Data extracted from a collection
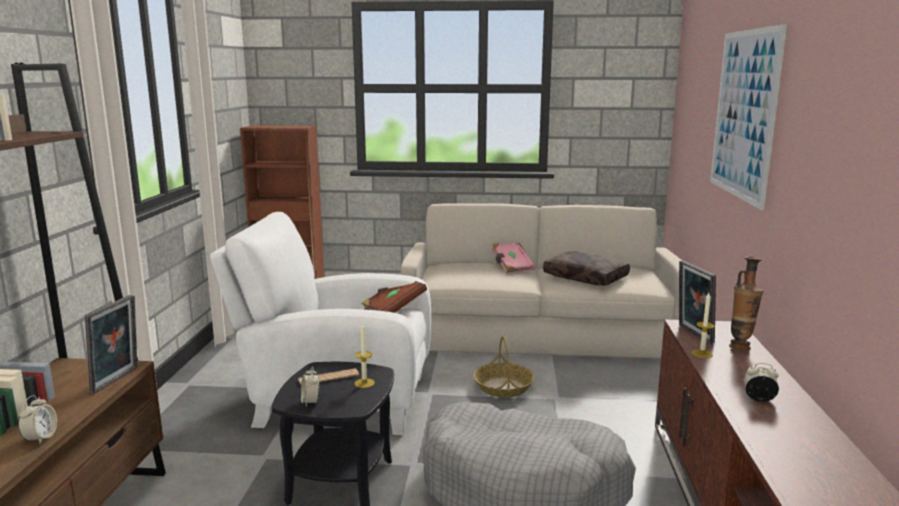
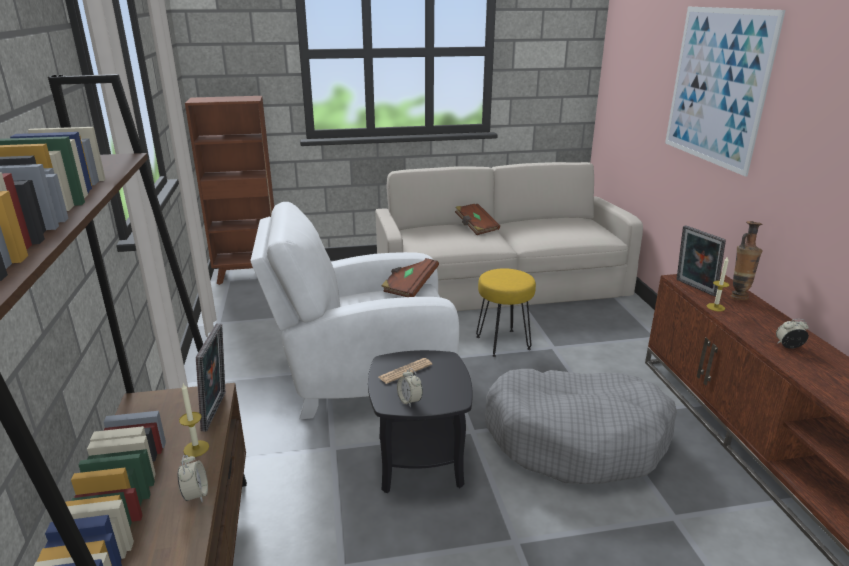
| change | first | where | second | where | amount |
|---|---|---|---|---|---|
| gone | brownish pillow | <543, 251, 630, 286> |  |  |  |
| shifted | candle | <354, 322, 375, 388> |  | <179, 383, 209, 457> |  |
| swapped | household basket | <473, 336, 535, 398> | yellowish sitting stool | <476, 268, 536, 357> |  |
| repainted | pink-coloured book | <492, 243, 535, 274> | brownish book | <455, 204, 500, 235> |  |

==

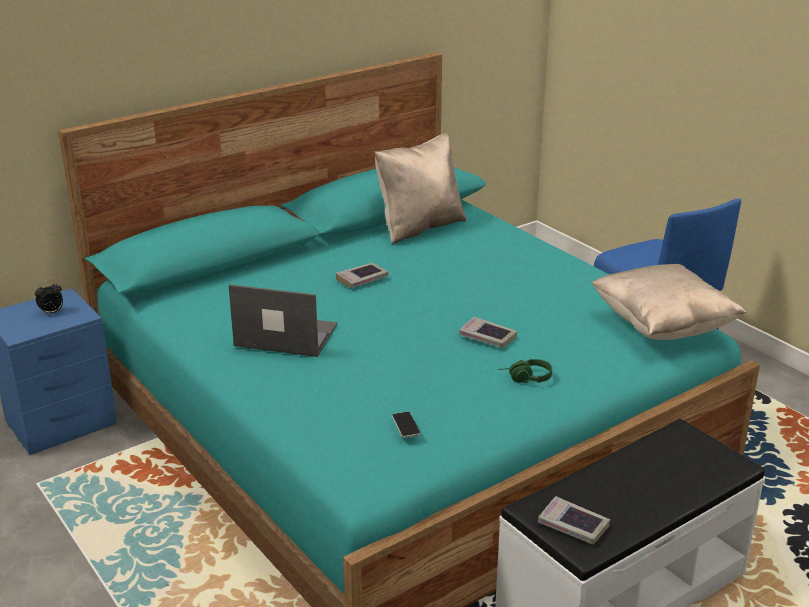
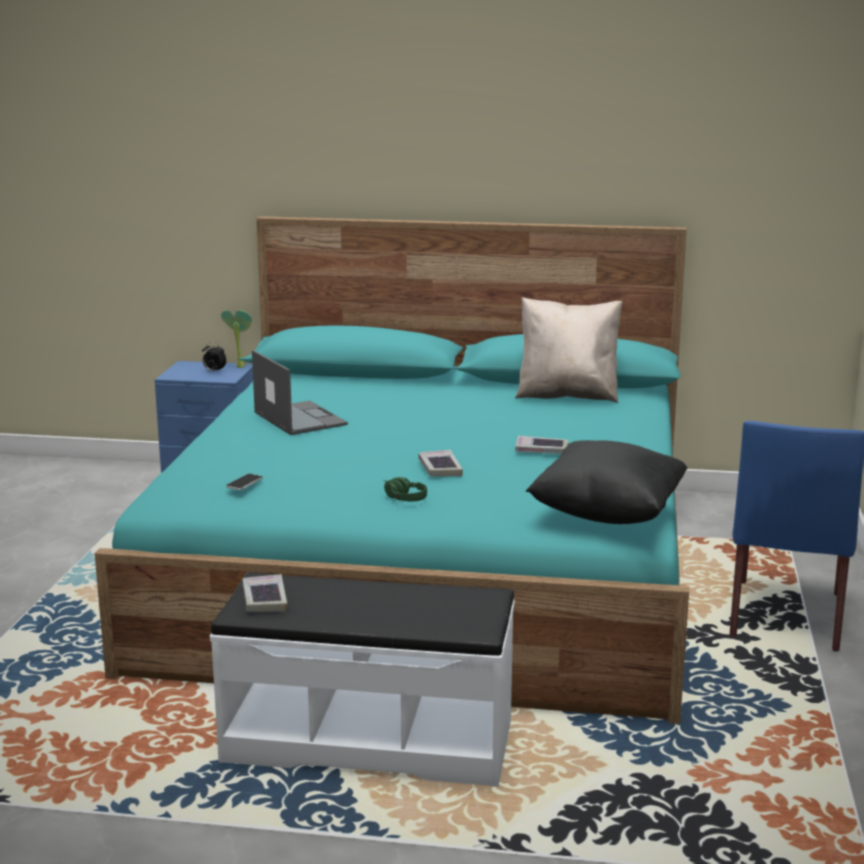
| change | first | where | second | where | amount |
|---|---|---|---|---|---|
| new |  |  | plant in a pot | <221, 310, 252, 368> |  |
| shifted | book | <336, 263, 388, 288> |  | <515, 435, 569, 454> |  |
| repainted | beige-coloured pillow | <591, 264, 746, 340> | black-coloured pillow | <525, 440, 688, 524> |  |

• WORK INSTRUCTION
Counting only lines that hold the word "brownish", state how many there are in the data. Write the number alone.

• OUTPUT OF THE EXERCISE
2